Luke Visconti’s Ask the White Guy column is a top draw on DiversityInc.com. Visconti, the founder and CEO of DiversityInc, is a nationally recognized leader in diversity management. In his popular column, readers who ask Visconti tough questions about race/culture, religion, gender, sexual orientation, disability and age can expect smart, direct and disarmingly frank answers.
This reader’s question is in response to yesterday’s Ask the White Guy article, How Effective Diversity Management Drives Profit.
What do you mean by “get budget” in item 2 of the article? It’s mentioned again as “getting budget” in the last paragraph. Are you talking about corporations designating dollars or creating a budget for a “Diversity Program”? I may be one of those you consider obstenately [sic] oblivious.
Yes, it’s about budget for diversity-management efforts. The average diversity department in the DiversityInc Top 50 has 11 employees. Aside from staff, diversity departments typically have budget for data collection and analysis, internal and external communications, legal and compliance issues. Further, depending on the company, diversity-department efforts could include recruiting, talent development, supplier diversity, managing mentoring, employee-resource groups, etc.
Results from most DiversityInc Top 50 diversity departments are typically centered around the workforce (what we call Stage 2). Responsibilities include increasing engagement and productivity, decreasing regrettable loss, increasing quality of the labor pool, reducing exposure to potential liabilities (lawsuits) and ease of recruiting top talent. More developed corporate diversity efforts are also market focused (what we call Stage 3). In this small group of companies (the very top of our list), diversity-department budgets include line items for areas such as marketing, sales development, emerging market development, global business development and public relations. The best diversity department in the nation for sales development is run by Dr. Rohini Anand at Sodexo.
The most advanced companies use their diversity departments to understand how to foster and grow innovation (Stage 4); although innovation should be an endemic part of having a diverse workforce, I doubt the overwhelming majority of Fortune 500 companies are extracting even a minimal value from the diversity that they already have.
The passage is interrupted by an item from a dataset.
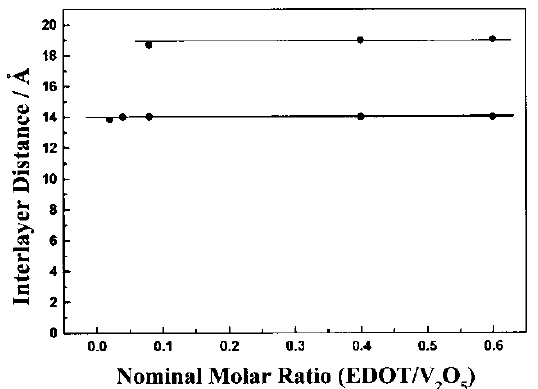
FIGURE 4 Evolution of interlayer distance upon increasing nominal molar ratio of EDOT to V 2 O 5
On the other hand, you will note that there are four pharmaceutical companies ranked above 20 on our list. A pharmaceutical company without innovation is a generic drug manufacturer (compare the market cap of a pharma to a generic drug manufacturer if you want to understand the value of innovation).
It is important to keep in mind that many facets of diversity management have been put to good use by companies for generations. However, they’ve been extended only to white, heterosexual, Christian men with no ADA-defined disabilities, for the most part. You can tell this by their overwhelming majority of white, heterosexual, Christian men with no ADA-defined disabilities in the positions of power in our country: corporate boards, almost all Fortune 500 CEO positions, government, clergy, military, etc. What diversity management is about is democratizing the mentoring, cultivation, talent development and support that those white men received. There are only two choices: Either we haven’t done a good job of developing our nation’s talent pool equitably or white men have an intrinsic superiority in ability. This publication believes that talent is distributed equally, as people are created equally.